Will they or won’t they? That is one of the many themes for the latest reality TV show to be aired on Vuzu. Called The Fly Chix, the show is set to debut on the channel at 7.30pm on Wednesday.

The Fly Chix centres on the trials, tribulations and, of course, the sex and the glamour of a few hot female dancers who are now looking to make it in the world of pop as singers and performers.

However, outside of Diana Ross and the Supremes and Britain’s Spice Girls and that group with Ashley Cole’s ex-wife, there are very few all-female bands that stay around longer than the clichéd flash-in-the-pan.

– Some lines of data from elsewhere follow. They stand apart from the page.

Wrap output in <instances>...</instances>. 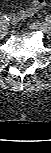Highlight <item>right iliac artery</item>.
Here are the masks:
<instances>
[{"label":"right iliac artery","instance_id":"82829eb1","mask_svg":"<svg viewBox=\"0 0 51 153\" xmlns=\"http://www.w3.org/2000/svg\"><path fill=\"white\" fill-rule=\"evenodd\" d=\"M8 21H9V19H8L7 16H2L1 20H0V23L6 25V24H8Z\"/></svg>","mask_w":51,"mask_h":153}]
</instances>
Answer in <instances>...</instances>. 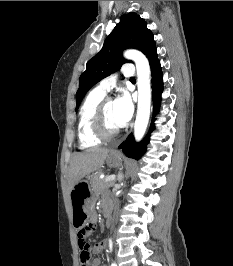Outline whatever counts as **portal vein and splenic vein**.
Wrapping results in <instances>:
<instances>
[{
  "instance_id": "18ae733b",
  "label": "portal vein and splenic vein",
  "mask_w": 233,
  "mask_h": 266,
  "mask_svg": "<svg viewBox=\"0 0 233 266\" xmlns=\"http://www.w3.org/2000/svg\"><path fill=\"white\" fill-rule=\"evenodd\" d=\"M116 178V175L112 174V175H108L105 178V182H110L113 181Z\"/></svg>"
}]
</instances>
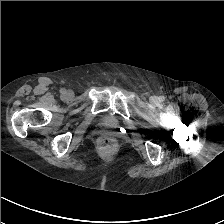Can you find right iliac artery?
Wrapping results in <instances>:
<instances>
[{
  "instance_id": "right-iliac-artery-1",
  "label": "right iliac artery",
  "mask_w": 224,
  "mask_h": 224,
  "mask_svg": "<svg viewBox=\"0 0 224 224\" xmlns=\"http://www.w3.org/2000/svg\"><path fill=\"white\" fill-rule=\"evenodd\" d=\"M60 93H61L62 95H64V94L66 93V90H65L64 88H62V89L60 90Z\"/></svg>"
}]
</instances>
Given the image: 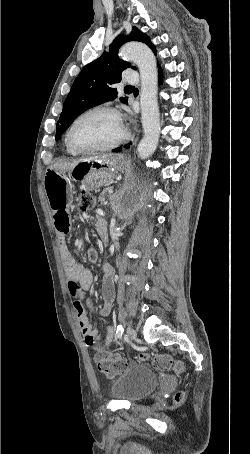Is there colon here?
<instances>
[{
    "instance_id": "1",
    "label": "colon",
    "mask_w": 250,
    "mask_h": 454,
    "mask_svg": "<svg viewBox=\"0 0 250 454\" xmlns=\"http://www.w3.org/2000/svg\"><path fill=\"white\" fill-rule=\"evenodd\" d=\"M95 202L94 195L89 191H82L80 195L79 208L83 211L89 210L93 207ZM141 360L145 361L149 359L146 355H141L139 357ZM95 361L99 371L106 376H114L122 371H124L128 364L126 360L120 356H111L104 351H99L95 356ZM151 362L156 369L167 371L171 370L174 372H181L183 370V365L176 360H173L168 355H154L151 358ZM184 394L179 392L175 396L177 402L183 399Z\"/></svg>"
}]
</instances>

So what makes the producers of the show think The Fly Chix will actually stay together long enough to make an impact on the South African pop scene?

This question is particularly valid because the producers are none other than Ghetto Ruff, the trail blazing independent hip-hop record label. Ghetto Ruff have fearlessly changed the South African musical landscape with artists like Prophets of the City, Brasse Vannie Kaap, Zola, Skeem to DJ Cleo to Jozi, Da Les and Bongani Fassie, and not forgetting their mainstay artist and producer, Ishmail.

Their first venture into reality TV was the successful Jozi – Moving the City which was aired on SABC1 in 2011. It featured Jozi’s Ishmail and Da Les adventures in recording and redefining the Jozi Muthaland sound throughout Africa with the chaotic and extremely funny David Kibuuka as their manager.

The show was a refreshing angle on the surprisingly popular but banal take on celebrity life which lacks the drama of real life and instead plays on the rich and famous lifestyle, real or written.

While the Kardashians and the YFM Twins’ Blame it on Fame are perfect examples of that banal formula, the miserable excuse for a reality show featuring Kelly Khumalo, Rolling with Kelly, was, well, just embarrassing really.

“The Fly Chix is different because most shows are embellished with drama,” explained Delphine Klaasen, co-producer and manager of the girl group.

“With this show, sometimes what happens is so traumatic that we as producers struggle in deciding what the viewers can deal with. This show portrays how the artists’ brains work, how they see themselves fitting into society.”

The Fly Chix are four pretty young things hungry for fame – Zeena, Denise, Joy and Takkies. While Zeena is the brains of the four, Denise is the feisty one (read pre-Madonna), while Joy loves a party (see Rihanna troubles) and Takkies is the ultra glamorous babe with classic Tretchykov looks.

“Zeena and Denise were dancers for Jozi,” said Klaasen. “They were really hard and dedicated workers. They expressed interest in becoming a pop group. The core of their talent comes from theatre and we liked the idea and thought it would be great to put into a television series.”

“It has been a while since Ghetto Ruff worked with females,” she continued. “There was always drama. We had issues when we worked with Boom Shaka because Thembi and Lebo were always fighting about who had the most expensive clothing.

“Ghetto Luv were more interested in being famous than anything else. We thought that putting a girl group together would be challenging and interesting, not only for us, but for the viewers, too.”

The Fly Chix have already gained some fame through their first single, It Girl, produced by up- and-coming Ghetto Ruff producer, Gordo of the Voodoo Collective.

The opening theme track suggests it all – hot, fierce, sexy.

The show opens with male artists such as DJ Cleo and Bongani Fassie discussing the problems of an all-girl group. Then the action begins. It includes Big Brother, Manchester United, chick fights and crazy fun.

The producers confess that they still don’t know the outcome of the success of The Fly Chix.

However, they do promise reality television so close to the bone that Vuzu fans will be glued to their screens every Wednesday evening.